One of the characteristics of cryptocurrency, the digital coins that have caught the imagination of those who wish for a different way to look at money, is that the prices of the various coins have undergone some serious ups and downs.
This has been the case almost since the dawn of crypto, so much so that anyone who gets involved in the market has come to expect a certain amount of volatility. It was there is the start, and it hasn’t shown any signs of slowing down, even as more and more people become aware of what crypto is all about.
Still, the overall momentum of cryptocurrency, in all its varieties, has pushed ever upward, even with many valleys coming in the midst of rapid price spikes. It is for that reason that people and businesses look to get involved with it by mining their own coins, often with the help of a company such as Atriark Inc. As Atriark CEO Derrick Alling explains, now is the time to strike. “It’s definitely a volatile entity,” Alling says of cryptocurrency. “But the overall idea behind it and the technology itself is simply too smart and sound to stay down for too long.” If you are new to the coins and want to wrap your head around why there is such a rollercoaster aspect to the prices, here are four solid reasons.
1.The Morning Papers
Most assets take a jump or a dip depending on what the news says about them on any given day. Because cryptocurrency has seemingly come out of nowhere and caused a lot of controversy, it has been one of the dominant parts of the news cycle, both in terms of finance and technology, for the past year or so. More news means more volatility.
Cryptocurrency has really only been in existence for about a decade or so. Most assets go through a period of growing pains before really establishing a kind of sea level from which they rarely deviate too drastically. Cryptocurrency doesn’t seem to have reached that level yet, which is why it might be a while before things settle in to a less volatile rhythm.
One thing that has characterized cryptocurrency from its advent is that it has been supported by a solid core of supporters that doesn’t really get swayed by negative news. Hence, when the values of various crypto coins hit a swale, this support group rallies to look for cheap pickups for their portfolio. As a result, most of the big drops in price are accompanied by surges that buoy the prices right back up.

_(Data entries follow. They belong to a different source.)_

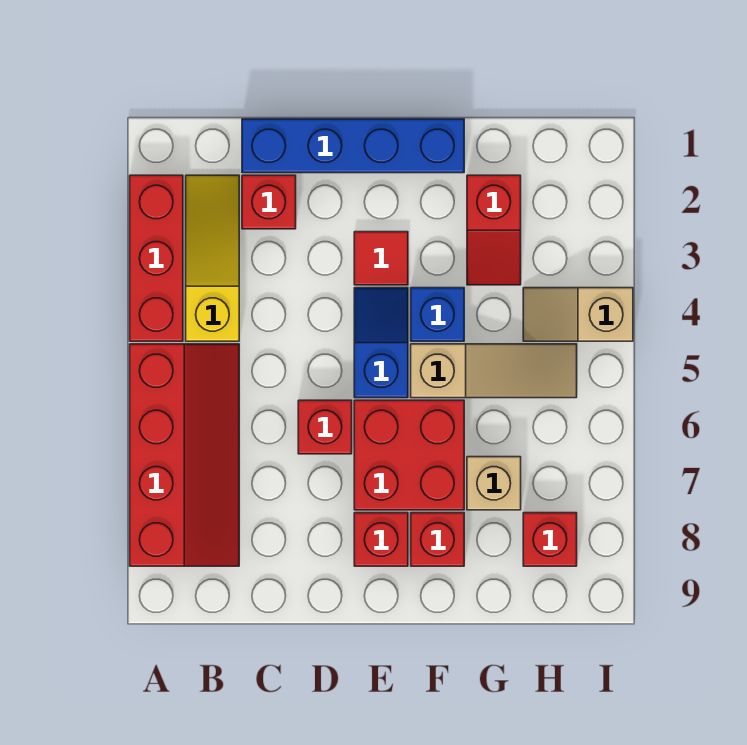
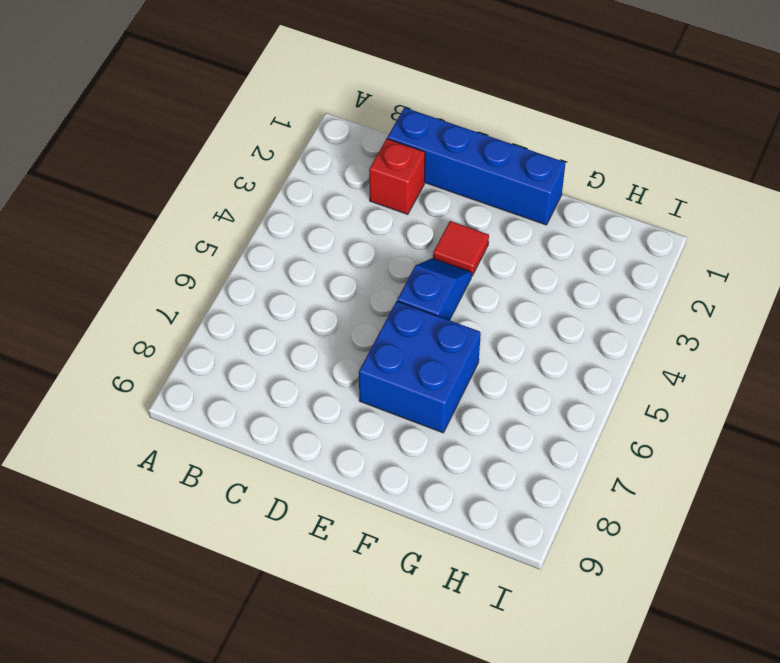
blue 2x2 brick [359,301,481,433] -> red 2x2 brick [354,400,464,510]
none -> red 1x3 brick [130,175,183,341]
none -> red 2x4 slope [130,344,239,566]
none -> yellow 1x3 slope [186,175,239,341]

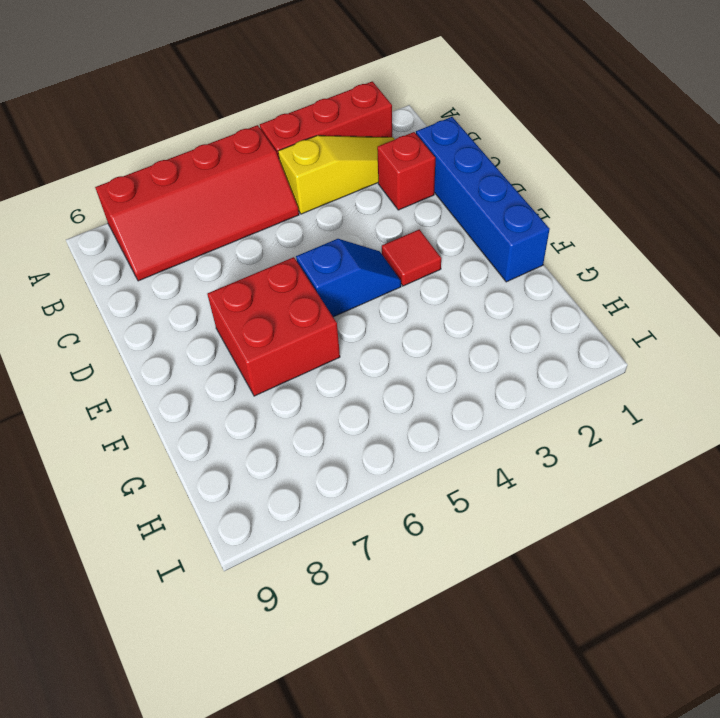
none -> red 1x1 brick [298,400,352,454]
none -> red 1x1 brick [354,513,408,566]
none -> blue 1x1 brick [411,288,464,341]

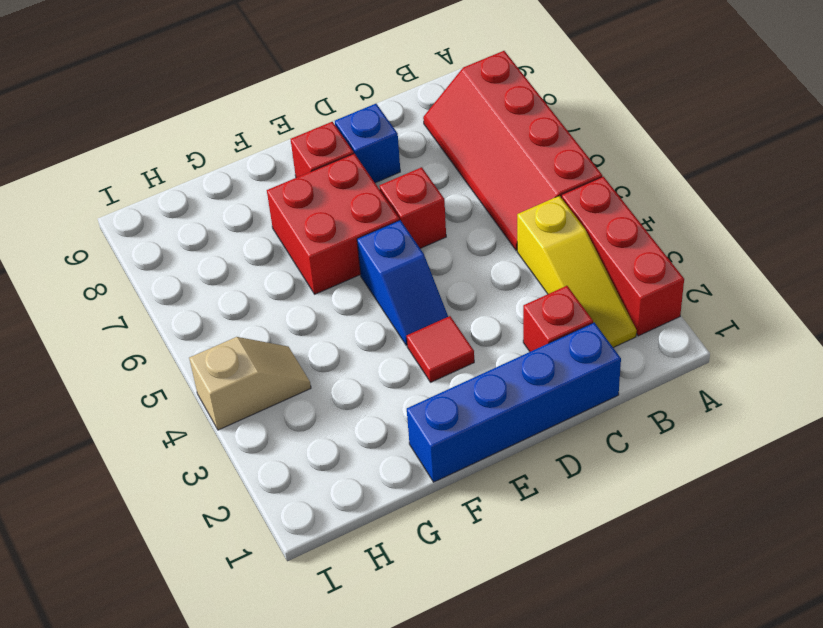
blue 1x1 brick [335,104,400,183] -> blue 1x1 brick moved to [411,288,464,341]
none -> tan 1x3 slope [411,344,577,398]
none -> red 1x1 brick [411,513,464,566]
none -> red 1x2 slope [467,175,521,285]

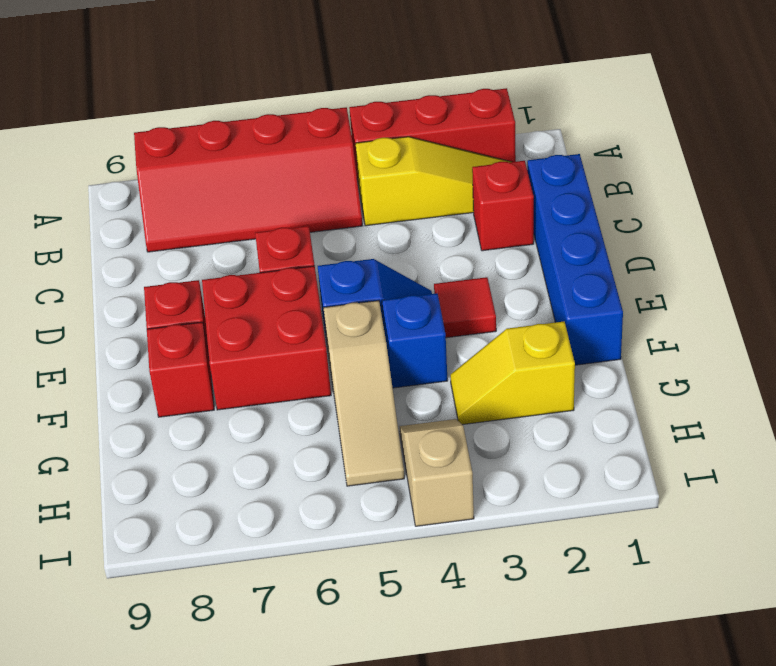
yellow 1x2 slope [450,322,575,425] -> red 1x2 slope [467,175,521,285]
none -> tan 1x1 brick [467,457,521,510]
none -> red 1x1 brick [523,513,577,566]

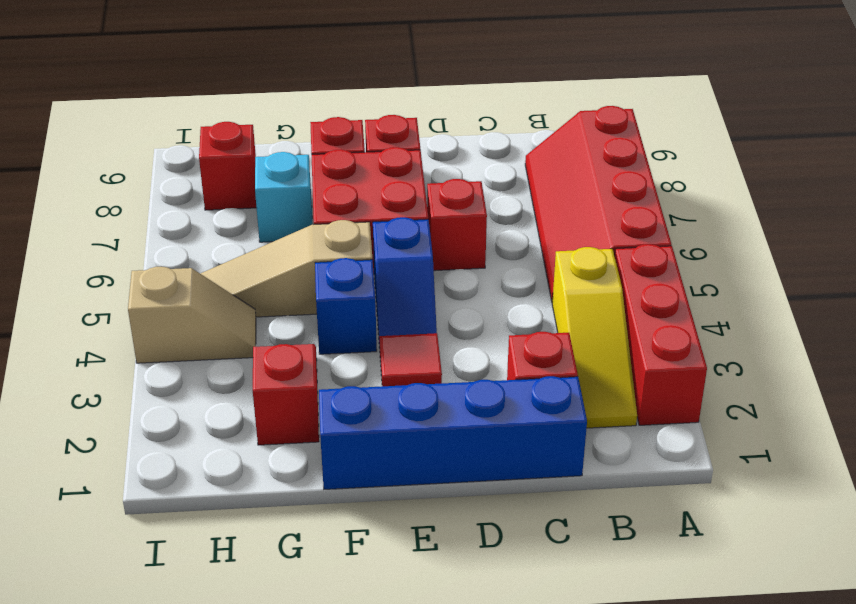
cyan 1x1 brick [255,152,312,242] -> tan 1x1 brick [467,457,521,510]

The biggest driver of volatility within the cryptocurrency world has been the reactions to it by governmental bodies and financial entities. Some have been accepting, but many more, perhaps threatened by the change represented by the new technology, have reacted in a negative fashion. Expect volatility to continue until there is some sort of nationwide or worldwide consensus formed on an institutional level.
These are but a few of the factors that play into the seemingly never-ending volatility of cryptocurrency. Be prepared for a wild ride if you do choose to get involved in your own way.